Wheelock explained the hardships of going for extended periods of time into space. Which led to his account of being in the space station. It is here that he talked about feeling isolated when you look down upon your home planet. I saw my opportunity to ask about the psychological effects of the human brain and space. He explained that they were trained to watch out for each other, and if somebody seemed to be feeling a little down, it was up to the others to make them feel included and engaged. They had “movie nights”, and as commander he made the entire crew of 6 always eat dinner together. He said they would switch off and dine American one evening, and then Russian the next. Always changing to various parts of the spacecraft.
I asked a question about if someone became mentally unstable and was a danger to themselves or others, how as it dealt with if someone needed to be contained. I distinctly used the term “space prison”, drawing a few chuckles from the media and even Wheelock himself. He said there was a procedure to deal with that. And, the crew always had a capsule to drop someone down to Earth 250 miles below at any time.
We then journeyed over to the MOCR 1, which is where the historic Apollo missions were controlled from. It was amazing to be standing where so many profound past events had taken place. I had to sit in the mission director chair…

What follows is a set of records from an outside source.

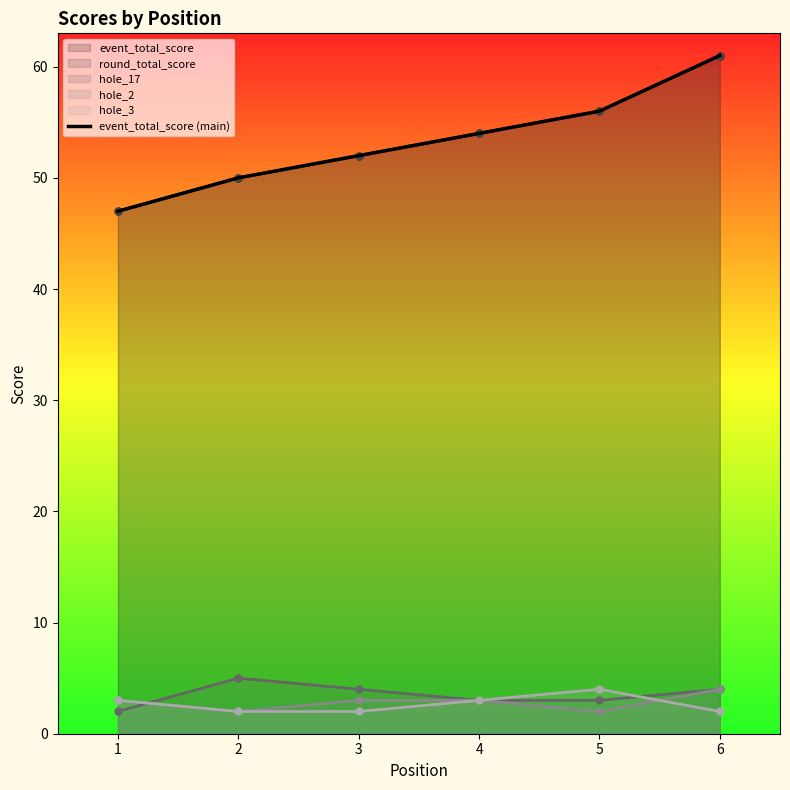

Reading left to right, extract all data points from this chart.

1=47	2=50	3=52	4=54	5=56	6=61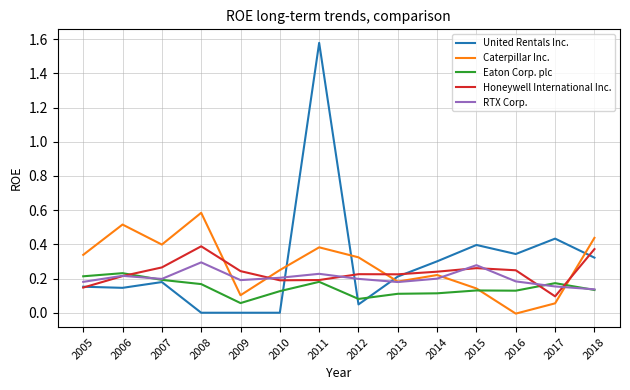

What are all the series names shown in the legend?

United Rentals Inc., Caterpillar Inc., Eaton Corp. plc, Honeywell International Inc., RTX Corp.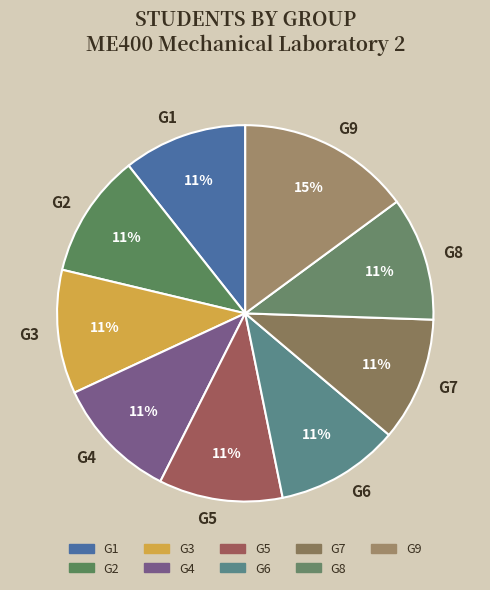

To the nearest percent, what is the combined percentage of G3 and G7?

21%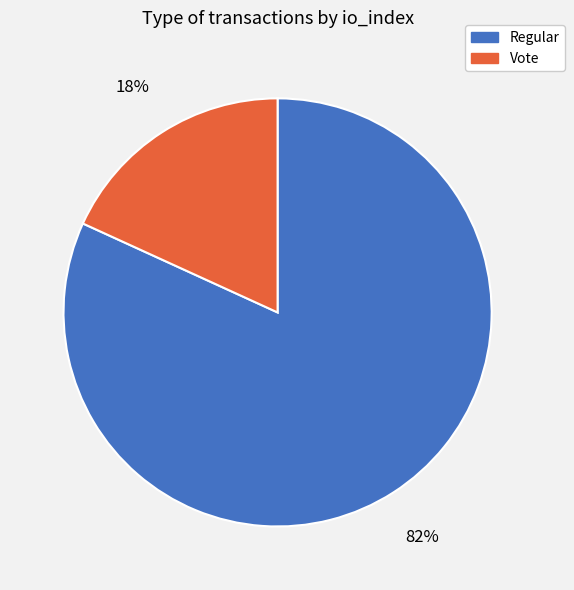

To the nearest percent, what is the average slice percentage?

50%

Our last big event of the tour was traveling to the Space Vehicle Mockup Facility. It was here that we went through the training facilities that the astronauts use to get a hands on with full scale modules before going on a mission. We went inside the mockup of the international space station, and of the Orion vehicle that will carry astronauts to Mars. There were many other cool things we saw being experimented on while in the facility, take a look for yourself…
It was after that where we loading up and headed back to the NASA Space Center. We started at the Space Center around 7:30am, and did not finish our media tour until 1pm. There are many more items that I have left off or did not get to photo. Yet, I will never forget my day at NASA with my Staking The Plains credentials.
I met two Red Raiders along the way during the day… and we seemed to stick together most of the time. Because that’s what Red Raiders do.
— DanSwany (@DanSwany) February 1, 2017
I would like to give a humongous thanks to NASA and Staking The Plains for making it possible for this to happen. I cannot wait until my next adventure, but it may never top my #NASASocial #SpaceBowl tour… Wreck ’em Tech!!!